Greta’s supervisors at the teaching hospital did not like that she took specimens home to work on. They also did not like that she stayed later than anyone else, enveloped in the damp scent of formaldehyde and dried blood. They thought it strange that they never saw Greta eat- all of the medical students were ravenous when working with the cadavers, the chemicals stimulating their appetites. When Greta was forbidden from taking home specimens and staying late, she wept briefly, and went to slaughter a chicken. She plucked its feathers and placed it under candlelight in the bedroom. She painted it, a study in flesh and blood. Greta was worried that she might lose her talents between shifts at the teaching hospital.

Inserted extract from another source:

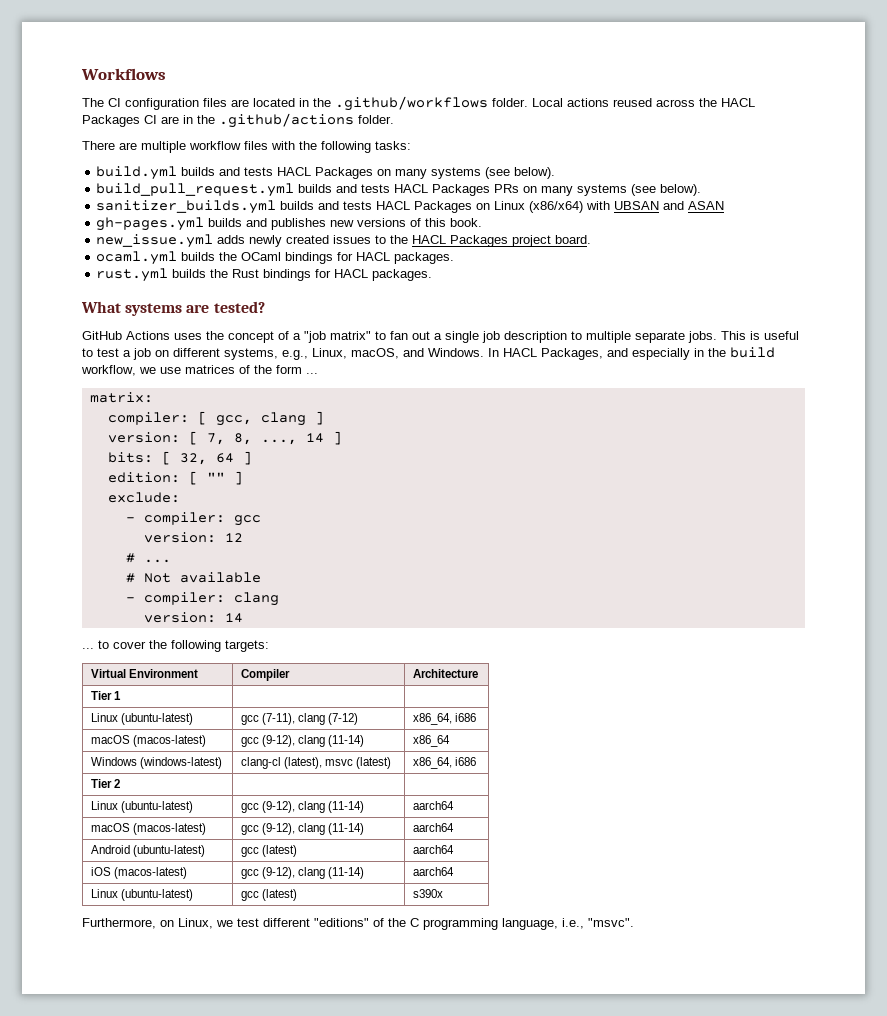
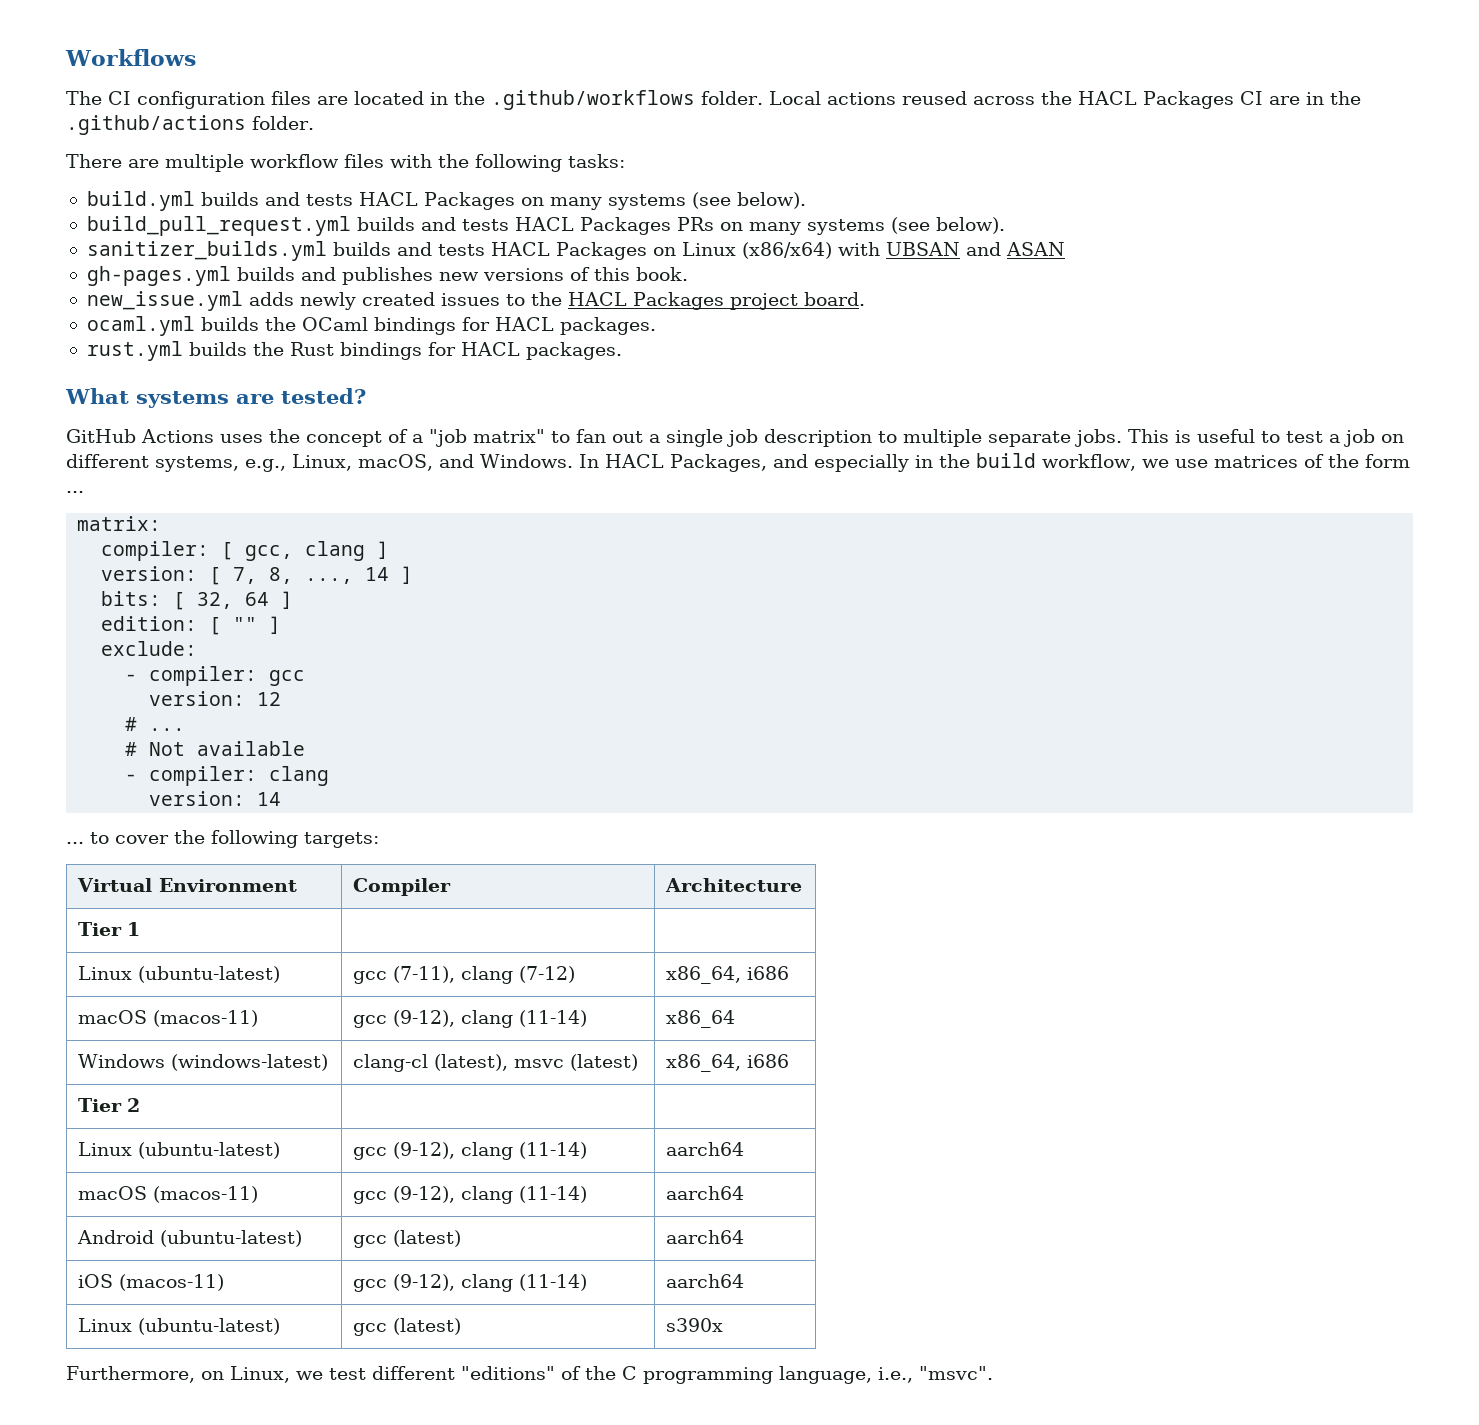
[133,735,207,747] (macos-latest) -> [153,1010,259,1027] (macos-11)
[133,823,207,835] (macos-latest) -> [153,1186,259,1203] (macos-11)
[114,867,188,879] (macos-latest) -> [119,1274,225,1291] (macos-11)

Greta’s father made her cook the chickens each morning before she went to work. Greta chewed on bits of raw fat as she boiled the bones for stock and dished out the meat for her family. When she was drawing, she could do nothing else. She no longer half-listened to the lectures. She no longer lingered over the last facial expressions of the patients. She no longer took a short walk at lunch. She played with the bits of fat stuck in her teeth, prodding them with her tongue as she shaded bone spurs and bullet holes. Greta took to hiding in the chemicals cabinet after nine at night, watching through a small hole as everyone left. She kept spare stockings and hairnets in her bag and went home very rarely. Sometimes she got hungry, but she shoved the feeling down inside of her and sketched until her fingers went numb. Then, she would curl up under a metal table, huddled under a fresh body, and sleep for an hour or two before the medical students arrived.
Greta did not miss her family, but she missed the taste of raw fat in her teeth. When she was taken into the hospital and the nurse asked why she did it, she simply said, “The smell made me so hungry, how could I not have?”